Madeline paused, Gabriel’s point surprisingly valid. Was it possible to make love to a man simply for the joy of it? But she found the flaw in his question. “She is if she’s using her body to support herself.”
“But what if she isn’t? What if she’s with the man because they desire each other? Care for each other?”
The walls around her heart trembled. If she let Gabriel continue, they’d crumble. And the last thing she needed was for him to convince her that a night with him was wort
h a lifetime of poverty. She placed her hand on Gabriel’s chest and pushed away. “If I meet that woman, I’ll ask her.”
Chapter Twenty-five
Gabriel knew which house belonged to the man who sired him much in the same way he knew which shopkeepers sold tainted meat. There was a foul stench that couldn’t be disguised. The butler showed him into the study where Northgate stood next to a large pile of ledgers on his desk.
Gabriel stiffened. “There’s no need for you to be here in person, Northgate.”
“I’m quite concerned with the outcome.”
Gabriel had to fight through his contempt in order to shrug. Every moment his time was wasted here was a moment when he wasn’t finding the evidence he needed on Billingsgate. “Do as you will, it’s no concern of mine.”
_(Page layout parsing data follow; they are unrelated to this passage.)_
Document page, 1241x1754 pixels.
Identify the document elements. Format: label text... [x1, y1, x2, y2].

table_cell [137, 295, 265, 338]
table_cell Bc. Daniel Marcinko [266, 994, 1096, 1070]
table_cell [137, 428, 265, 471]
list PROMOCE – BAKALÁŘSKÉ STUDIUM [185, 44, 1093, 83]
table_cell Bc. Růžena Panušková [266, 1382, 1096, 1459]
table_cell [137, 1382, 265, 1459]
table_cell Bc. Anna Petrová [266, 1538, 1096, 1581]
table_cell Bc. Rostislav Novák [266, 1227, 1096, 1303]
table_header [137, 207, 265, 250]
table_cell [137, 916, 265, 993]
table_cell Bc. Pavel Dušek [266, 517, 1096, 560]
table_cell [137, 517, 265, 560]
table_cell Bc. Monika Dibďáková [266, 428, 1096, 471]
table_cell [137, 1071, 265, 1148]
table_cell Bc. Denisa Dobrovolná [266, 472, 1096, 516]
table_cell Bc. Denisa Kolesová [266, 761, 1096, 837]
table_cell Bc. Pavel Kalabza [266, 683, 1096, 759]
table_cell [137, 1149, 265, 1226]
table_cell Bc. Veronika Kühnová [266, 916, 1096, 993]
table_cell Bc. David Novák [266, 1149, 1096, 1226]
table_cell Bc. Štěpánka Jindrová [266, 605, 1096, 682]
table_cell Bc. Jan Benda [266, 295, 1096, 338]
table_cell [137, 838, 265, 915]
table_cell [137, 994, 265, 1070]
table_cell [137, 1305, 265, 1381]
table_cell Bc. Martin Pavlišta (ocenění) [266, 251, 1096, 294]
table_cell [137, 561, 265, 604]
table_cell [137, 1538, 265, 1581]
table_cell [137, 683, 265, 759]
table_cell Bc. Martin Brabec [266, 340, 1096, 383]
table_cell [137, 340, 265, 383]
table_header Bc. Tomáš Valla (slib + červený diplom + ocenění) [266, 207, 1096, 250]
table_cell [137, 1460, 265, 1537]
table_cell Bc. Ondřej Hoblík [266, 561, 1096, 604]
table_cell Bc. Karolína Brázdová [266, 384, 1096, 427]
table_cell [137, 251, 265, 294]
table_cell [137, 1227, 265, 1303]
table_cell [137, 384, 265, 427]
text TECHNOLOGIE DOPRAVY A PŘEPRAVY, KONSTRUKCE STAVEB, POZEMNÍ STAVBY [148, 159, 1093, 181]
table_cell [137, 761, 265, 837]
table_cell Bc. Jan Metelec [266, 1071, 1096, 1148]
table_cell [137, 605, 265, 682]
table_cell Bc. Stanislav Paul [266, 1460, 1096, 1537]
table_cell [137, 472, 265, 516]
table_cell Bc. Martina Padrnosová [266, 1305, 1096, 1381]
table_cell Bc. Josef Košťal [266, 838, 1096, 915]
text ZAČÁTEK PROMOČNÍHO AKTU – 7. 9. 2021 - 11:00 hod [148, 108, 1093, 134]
Gabriel sat at the desk, leaving Northgate to find a chair elsewhere, and flipped open the first ledger. While Northgate wasn’t his murderer, Gabriel did hold a slight, petty hope the man’s solicitor was robbing him blind.
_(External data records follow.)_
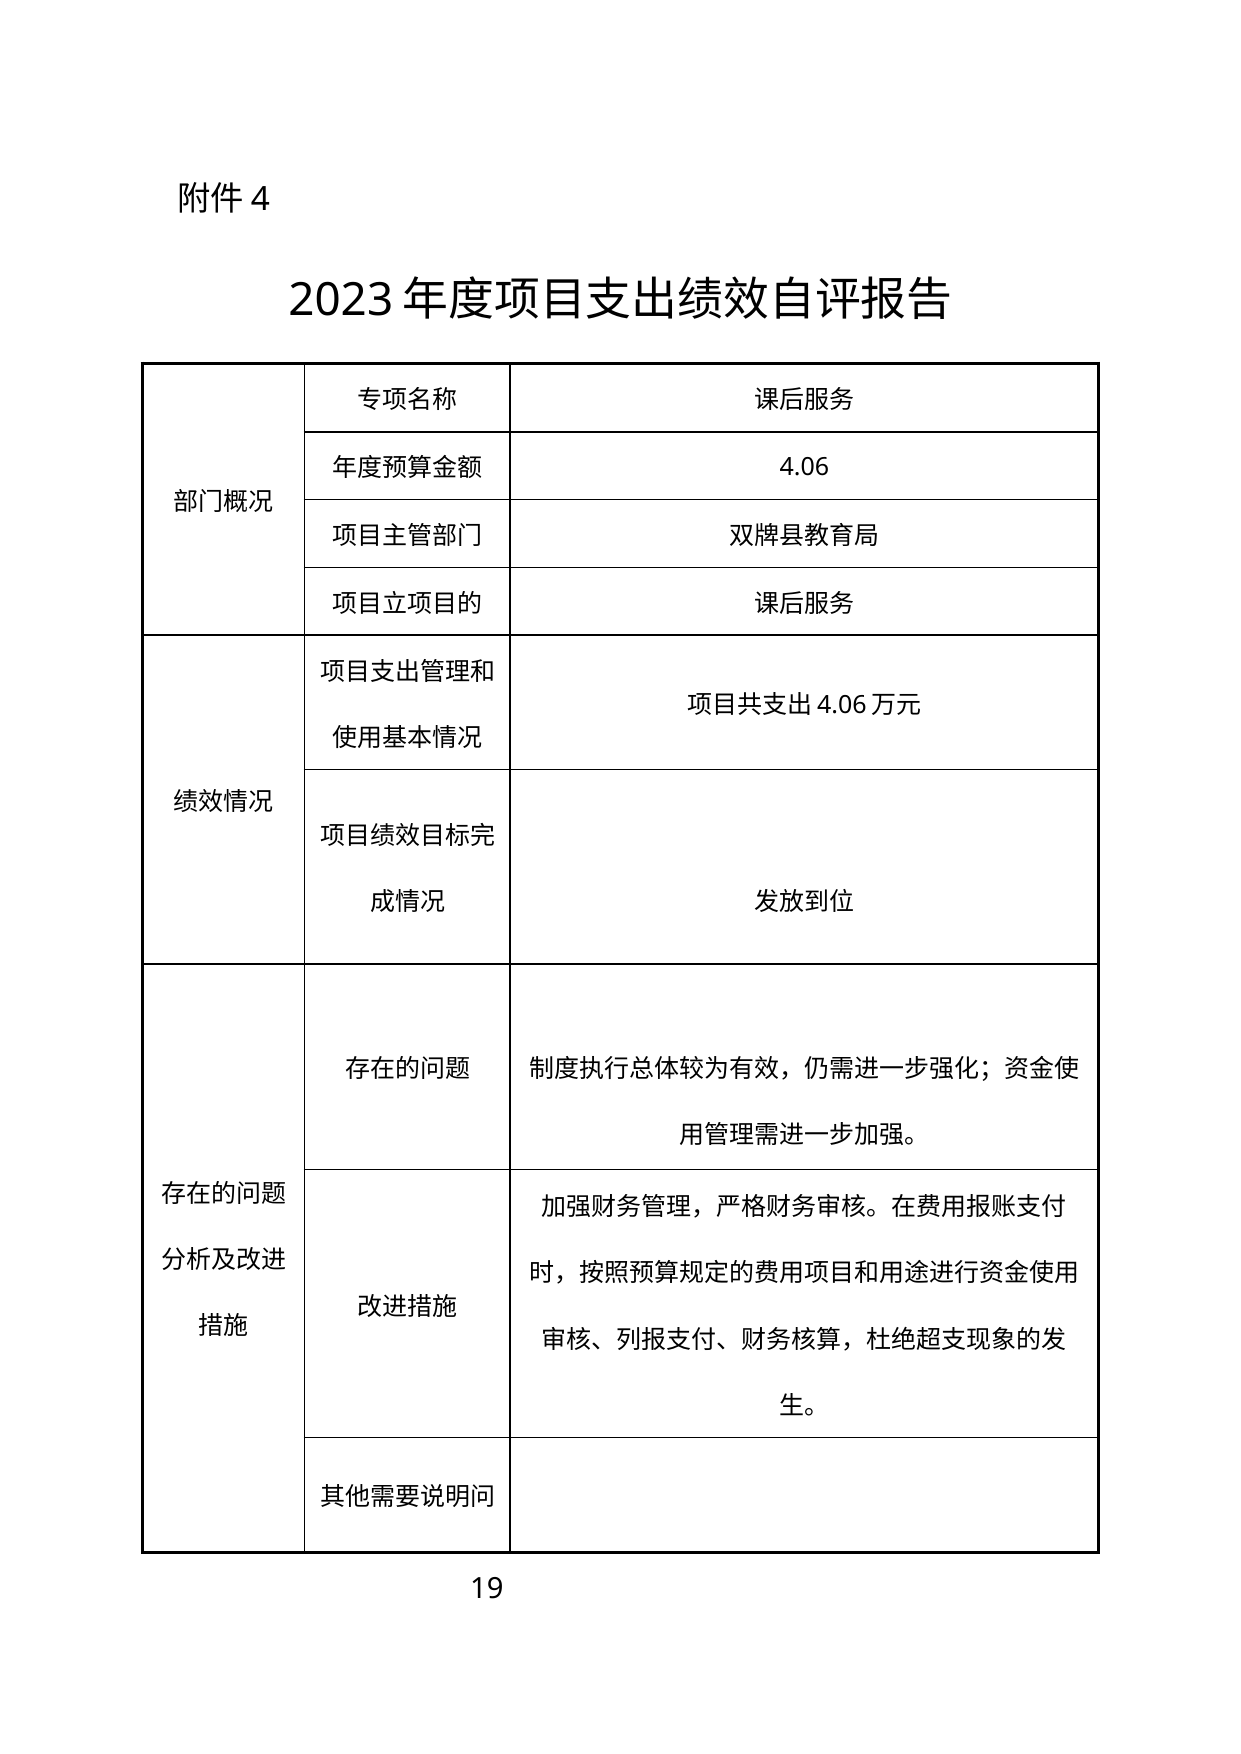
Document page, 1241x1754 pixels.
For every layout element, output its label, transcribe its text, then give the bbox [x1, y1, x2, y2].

table_cell 项目立项目的 [305, 568, 509, 634]
table_cell 项目主管部门 [305, 500, 509, 567]
table_cell [511, 1438, 1097, 1551]
table_cell 课后服务 [511, 568, 1097, 634]
table_cell 其他需要说明问题 [305, 1438, 509, 1551]
table_cell 项目共支出4.06万元 [511, 636, 1097, 768]
table_cell 项目支出管理和使用基本情况 [305, 636, 509, 768]
table_cell 改进措施 [305, 1170, 509, 1437]
text 附件4 [177, 163, 1063, 229]
table_cell 4.06 [511, 433, 1097, 499]
table_cell 加强财务管理，严格财务审核。在费用报账支付时，按照预算规定的费用项目和用途进行资金使用审核、列报支付、财务核算，杜绝超支现象的发生。 [511, 1170, 1097, 1437]
table_cell 发放到位 [511, 770, 1097, 963]
table_cell 双牌县教育局 [511, 500, 1097, 567]
table_cell 存在的问题 [305, 965, 509, 1168]
table_header 专项名称 [305, 365, 509, 431]
table_cell 存在的问题分析及改进措施 [144, 965, 304, 1551]
table_header 课后服务 [511, 365, 1097, 431]
table_cell 绩效情况 [144, 636, 304, 963]
table_cell 年度预算金额 [305, 433, 509, 499]
table_cell 项目绩效目标完成情况 [305, 770, 509, 963]
table_header 部门概况 [144, 365, 304, 634]
table_cell 制度执行总体较为有效，仍需进一步强化；资金使用管理需进一步加强。 [511, 965, 1097, 1168]
text 2023年度项目支出绩效自评报告 [177, 229, 1063, 362]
His fingers trailed down the neat rows of figures adding the numbers and checking for inconsistencies. Incomes from rents on three different estates were distributed to butchers, coal vendors, servant wages, and everything else required to run an empire as large as Northgate’s.
Beatrice Huntford.
His finger stilled on his mother’s name. Next to it was listed a particularly large outlay of funds. What the devil? Three entries down, the money was logged back in. As Gabriel continued through the pages, a pattern built—Northgate withdrew a large sum of money from his accounts in his mother’s name, then a few days later, returned the funds. Gabriel’s head throbbed as he flipped through the ledgers. Every month was the same. Every blasted month. The money went out, then was returned.
Gabriel finally looked up at Northgate through narrowed eyes.
The other man relaxed in a leather armchair, his fingers loosely steepled together. “How is your mother, by the way?”
Gabriel closed the ledger and slowly looked up at the marquess. Criminals often asked after their victims, receiving sick pleasure from the answer. It didn’t surprise Gabriel that Northgate was the same. “You lost the right to ask that question long ago. Perhaps you should ask about the woman you plan to deflower instead.”